2025-05-16
(Mod: 2025-07-23)
| 3 minutes
I’ve been experimenting for months on different ways to convert podcast content into a form I can use in Frankie. I’ve found several solutions, but along the way, I’ve left the resulting file tree in absolute chaos. I’ve got files in a dozen directories and an equal number of formats. There are fragments of scripts and clips and tools scattered throughout the hierarchy like bodies left to rot on a medieval battlefield, but there’s also no consistency, little documentation, and worse, still no definitive process.
Well it’s time to loot those bodies, gather the useful bits into a proper plan, and bury whatever is left.
◇◆◇◆◇◆◇◆◇◆◇◆◇◆◇◆◇◆◇
Today, my process for ingesting a Norwegian podcast looks something like this:
-
Download the audio
-
Download the transcript
-
Split the transcript into sentences
-
Determine timecodes in the audio to match each sentence
-
Split the audio into sentence clips
-
Generate slow machine audio for the Norwegian sentences
-
Translate the transcript sentences into English
-
Generate machine audio of the English sentences
-
Pack everything into one of the file archive formats I’ve taught Frankie to understand
My recent road trip experiments have left me wondering if I should rethink Frankie’s default document format, but regardless of how I end up packaging the results, I need to get a handle on Steps 1 thru 8 and then clean up the file battleground.

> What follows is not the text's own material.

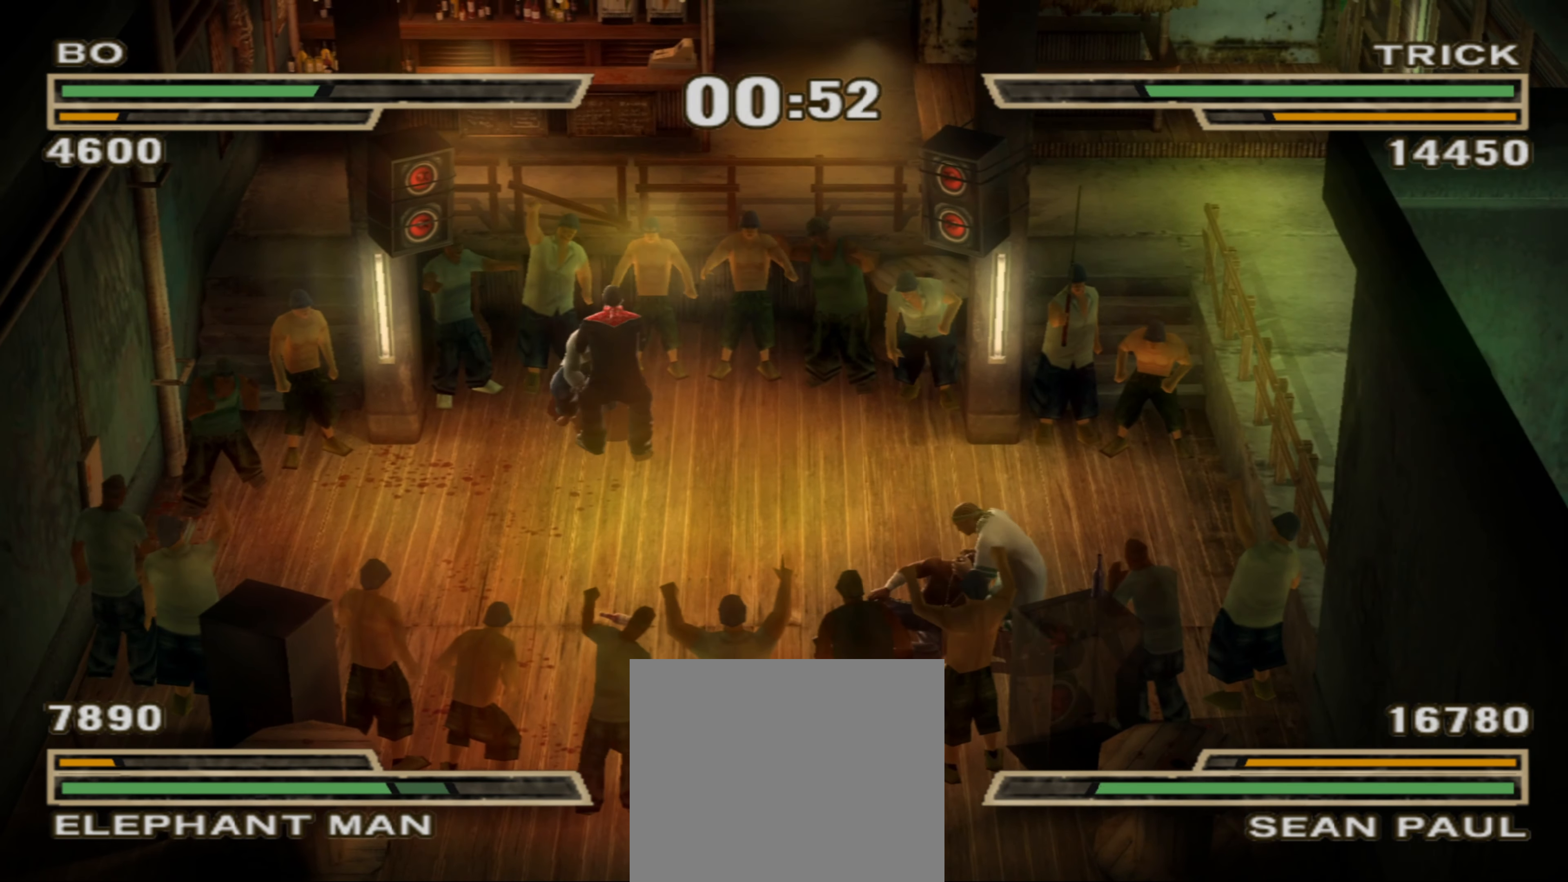
{"buttons": [], "left_stick": "center", "right_stick": "center", "events": [[17, "left_stick", "up-left"], [117, "left_stick", "center"], [133, "R1", "down"], [150, "R1", "up"], [200, "left_stick", "up-left"], [217, "R1", "down"], [267, "R1", "up"], [300, "left_stick", "center"], [367, "left_stick", "up-left"], [467, "left_stick", "center"]]}
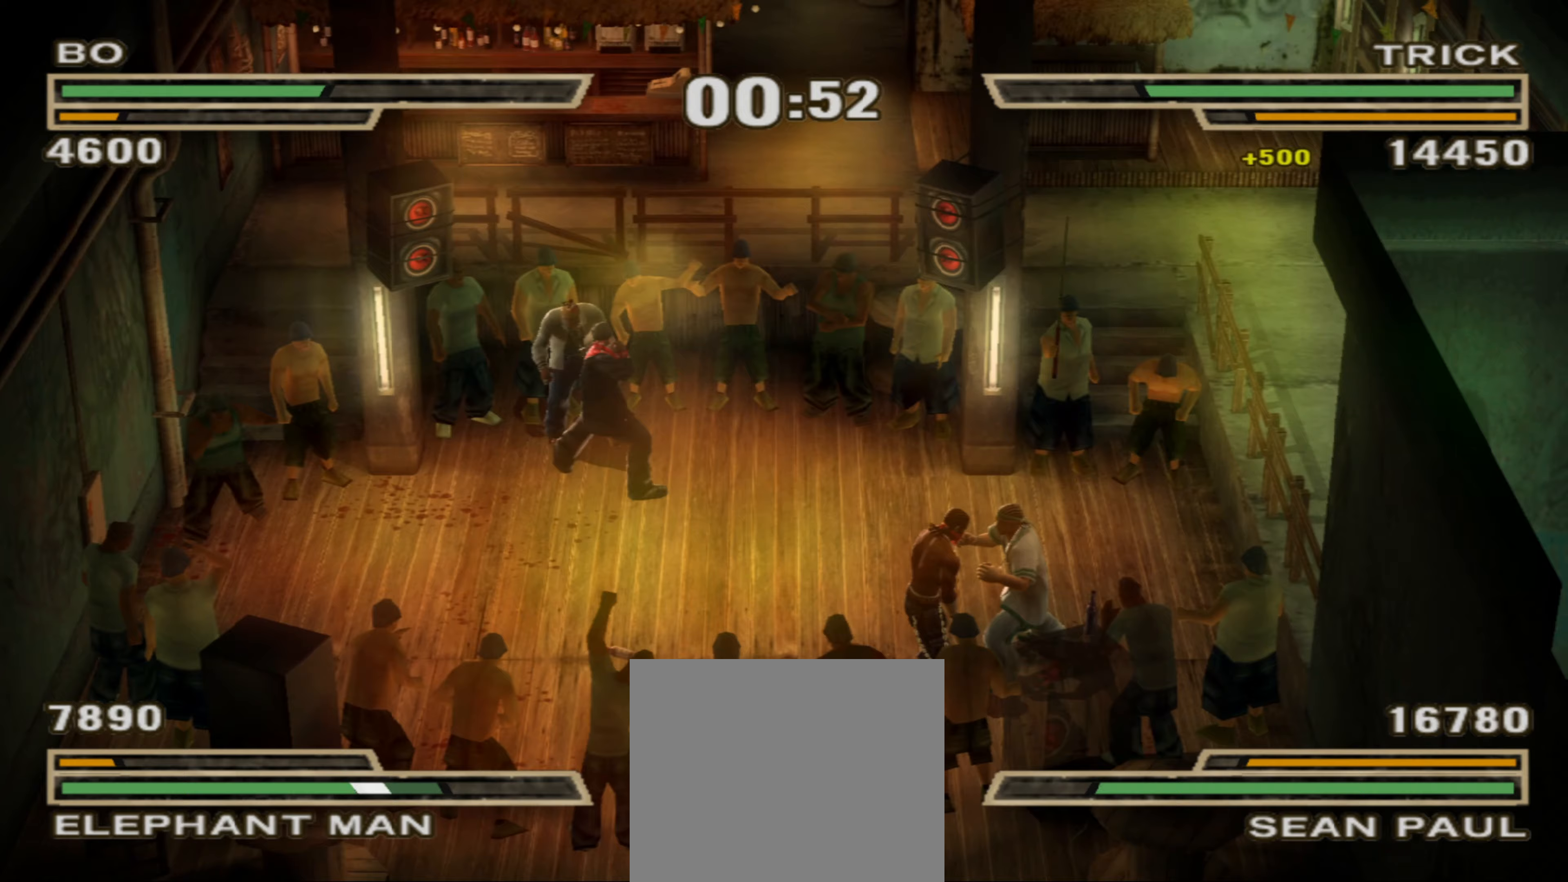
{"buttons": [], "left_stick": "up", "right_stick": "center", "events": [[283, "left_stick", "up"], [300, "R1", "down"], [450, "R1", "up"]]}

I have scripts to help streamline every step except Step 4, which is still painfully slow and has to be done manually, using a subtitle editor to listen to the audio carefully and mark the start and end of every sentence. This takes approximately three times as long to do as the audio duration itself, making it the biggest hurdle to expanding my library of practice documents.
Finding a way to do this step faster has been the biggest reason for the carnage of files scattered around here, so solving it is the linchpin holding back any real progress in cleaning up these files.
Sentence Timing
Since I have the transcripts already split into sentences, I should be able to do what’s called “forced alignment” - which is an AI process that matches a transcript with the corresponding sections of audio.
I’ve done it before, with English audio, but I’m not sure if the AI models for Norwegian are available in a form I can work with. I also remember being disappointed by a lack of accuracy with the English version. The timecodes were in roughly the right spot, but often clipped off the beginning or end of the passages. So this is going to be more of another exploration, rather than a straightforward coding exercise.
I don’t have a clear plan yet, but I’ll set off in roughly that direction (points to the horizon) and see what I find. Stay tuned.